No sertão, os setembros trazem a florada das craibeiras. Imagem | Canoa de Tolda.

No final do século passado um místico, Antônio Conselheiro, passou a andar pelas vilas e povoados do sertão pregando uma religião reformada e confusa, prevendo um fim do mundo para breve e um juízo final apocalíptico. Rapidamente, naquela região miserável, com uma população castigada por anos de seca, onde a fome e a doenças grassavam, conseguiu juntar uma multidão de seguidores. Partiu, então para as margens do rio Vaza-Barris, nas beiradas do Raso da Catarina, onde fundou uma cidade: Monte Santo.

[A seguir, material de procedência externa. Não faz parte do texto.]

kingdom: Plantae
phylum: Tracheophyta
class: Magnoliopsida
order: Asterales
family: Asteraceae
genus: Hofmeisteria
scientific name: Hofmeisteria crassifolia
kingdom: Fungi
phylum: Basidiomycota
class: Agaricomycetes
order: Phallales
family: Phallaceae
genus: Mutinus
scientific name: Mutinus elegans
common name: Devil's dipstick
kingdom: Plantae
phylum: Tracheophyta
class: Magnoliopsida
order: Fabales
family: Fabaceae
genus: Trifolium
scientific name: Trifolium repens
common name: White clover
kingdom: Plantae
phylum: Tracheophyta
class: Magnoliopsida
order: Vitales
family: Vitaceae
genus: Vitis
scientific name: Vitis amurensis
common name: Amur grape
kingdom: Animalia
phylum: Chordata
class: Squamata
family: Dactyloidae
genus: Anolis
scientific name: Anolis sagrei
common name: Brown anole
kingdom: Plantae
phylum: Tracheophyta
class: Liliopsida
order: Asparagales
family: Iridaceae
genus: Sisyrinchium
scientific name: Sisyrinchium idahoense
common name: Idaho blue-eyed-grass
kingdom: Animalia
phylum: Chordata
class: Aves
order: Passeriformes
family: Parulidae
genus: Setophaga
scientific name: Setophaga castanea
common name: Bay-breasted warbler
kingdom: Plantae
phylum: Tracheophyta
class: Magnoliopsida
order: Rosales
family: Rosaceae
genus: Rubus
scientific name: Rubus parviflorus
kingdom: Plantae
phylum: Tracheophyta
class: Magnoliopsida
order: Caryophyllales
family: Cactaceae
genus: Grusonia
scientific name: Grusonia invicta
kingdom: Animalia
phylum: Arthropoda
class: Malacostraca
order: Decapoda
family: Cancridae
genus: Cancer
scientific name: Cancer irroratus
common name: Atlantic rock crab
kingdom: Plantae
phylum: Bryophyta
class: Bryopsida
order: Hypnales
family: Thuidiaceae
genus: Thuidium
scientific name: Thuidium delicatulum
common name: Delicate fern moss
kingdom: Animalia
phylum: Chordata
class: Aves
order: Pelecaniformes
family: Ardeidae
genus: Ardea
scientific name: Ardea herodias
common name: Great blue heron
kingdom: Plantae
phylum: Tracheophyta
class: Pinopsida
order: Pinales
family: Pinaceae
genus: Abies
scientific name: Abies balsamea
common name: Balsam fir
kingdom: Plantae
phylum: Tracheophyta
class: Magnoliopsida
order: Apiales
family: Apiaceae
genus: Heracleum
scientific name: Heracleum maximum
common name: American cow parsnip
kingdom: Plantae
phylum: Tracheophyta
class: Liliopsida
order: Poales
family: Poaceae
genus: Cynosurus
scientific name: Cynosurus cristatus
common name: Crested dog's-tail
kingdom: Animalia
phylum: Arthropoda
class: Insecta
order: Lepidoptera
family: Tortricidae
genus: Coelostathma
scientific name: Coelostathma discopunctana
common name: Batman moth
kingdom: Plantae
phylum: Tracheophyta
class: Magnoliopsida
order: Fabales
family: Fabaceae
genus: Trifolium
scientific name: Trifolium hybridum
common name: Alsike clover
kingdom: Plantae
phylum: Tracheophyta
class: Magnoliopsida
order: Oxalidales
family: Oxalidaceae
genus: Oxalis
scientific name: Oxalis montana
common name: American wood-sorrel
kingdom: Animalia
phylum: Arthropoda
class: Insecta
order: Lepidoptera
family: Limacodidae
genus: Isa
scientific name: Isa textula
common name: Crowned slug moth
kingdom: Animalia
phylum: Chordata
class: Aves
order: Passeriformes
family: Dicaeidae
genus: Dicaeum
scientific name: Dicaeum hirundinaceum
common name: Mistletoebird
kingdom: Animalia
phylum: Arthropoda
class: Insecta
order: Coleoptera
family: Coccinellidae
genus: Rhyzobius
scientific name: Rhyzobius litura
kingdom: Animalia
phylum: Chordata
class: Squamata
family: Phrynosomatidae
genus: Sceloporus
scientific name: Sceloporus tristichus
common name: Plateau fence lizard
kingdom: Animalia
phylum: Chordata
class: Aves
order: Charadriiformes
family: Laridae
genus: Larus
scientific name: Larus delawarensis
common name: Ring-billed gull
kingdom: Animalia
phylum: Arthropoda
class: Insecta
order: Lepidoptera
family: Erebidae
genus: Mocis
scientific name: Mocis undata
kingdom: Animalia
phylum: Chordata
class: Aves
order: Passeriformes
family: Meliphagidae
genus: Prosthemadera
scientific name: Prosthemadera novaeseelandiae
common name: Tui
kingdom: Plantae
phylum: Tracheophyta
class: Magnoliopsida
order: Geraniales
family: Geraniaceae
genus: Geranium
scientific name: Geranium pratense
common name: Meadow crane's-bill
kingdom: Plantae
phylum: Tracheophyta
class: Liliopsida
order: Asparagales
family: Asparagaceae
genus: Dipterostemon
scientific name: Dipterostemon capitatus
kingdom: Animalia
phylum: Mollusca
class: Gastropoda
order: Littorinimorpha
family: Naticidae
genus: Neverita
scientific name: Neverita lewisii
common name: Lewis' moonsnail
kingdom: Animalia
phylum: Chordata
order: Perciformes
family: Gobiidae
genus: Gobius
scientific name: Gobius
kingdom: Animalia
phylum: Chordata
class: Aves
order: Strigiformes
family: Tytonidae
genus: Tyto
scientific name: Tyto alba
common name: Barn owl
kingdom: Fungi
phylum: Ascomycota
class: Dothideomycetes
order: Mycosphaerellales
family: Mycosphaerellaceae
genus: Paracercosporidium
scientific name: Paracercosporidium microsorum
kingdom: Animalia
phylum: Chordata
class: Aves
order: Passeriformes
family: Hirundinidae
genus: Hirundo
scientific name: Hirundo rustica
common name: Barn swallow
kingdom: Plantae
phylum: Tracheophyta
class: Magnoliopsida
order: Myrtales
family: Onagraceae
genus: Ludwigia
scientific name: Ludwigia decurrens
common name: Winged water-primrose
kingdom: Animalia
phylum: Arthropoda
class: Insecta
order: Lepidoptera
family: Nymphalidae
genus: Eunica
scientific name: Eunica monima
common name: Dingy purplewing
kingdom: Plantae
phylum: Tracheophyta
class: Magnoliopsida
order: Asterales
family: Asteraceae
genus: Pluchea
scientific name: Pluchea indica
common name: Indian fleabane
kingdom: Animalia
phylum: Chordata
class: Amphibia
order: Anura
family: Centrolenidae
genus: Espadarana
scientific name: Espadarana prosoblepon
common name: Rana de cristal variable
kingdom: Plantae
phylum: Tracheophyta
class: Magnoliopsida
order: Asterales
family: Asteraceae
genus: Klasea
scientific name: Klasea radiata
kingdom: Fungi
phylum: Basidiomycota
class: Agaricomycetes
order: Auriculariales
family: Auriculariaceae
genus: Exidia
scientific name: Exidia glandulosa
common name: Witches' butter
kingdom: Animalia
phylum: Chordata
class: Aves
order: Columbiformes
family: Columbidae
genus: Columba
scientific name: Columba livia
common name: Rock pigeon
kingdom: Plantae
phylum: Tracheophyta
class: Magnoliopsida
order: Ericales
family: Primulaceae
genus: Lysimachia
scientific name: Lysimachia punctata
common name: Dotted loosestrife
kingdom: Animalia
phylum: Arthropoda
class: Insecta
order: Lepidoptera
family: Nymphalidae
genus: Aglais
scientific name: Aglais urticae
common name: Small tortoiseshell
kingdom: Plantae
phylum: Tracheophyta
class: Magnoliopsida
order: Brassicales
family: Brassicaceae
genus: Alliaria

Ali colocou em prática uma nova moral religiosa. Sua pregação monarquista, logo depois da proclamação da República, o fez parecer um contestador político. O governo federal resolveu prendê-lo. Mas não contava com a organização religiosa radical que se formara, transformada quase num exército de guerrilheiros. E foi necessário mesmo um exército para ocupar Monte Santo.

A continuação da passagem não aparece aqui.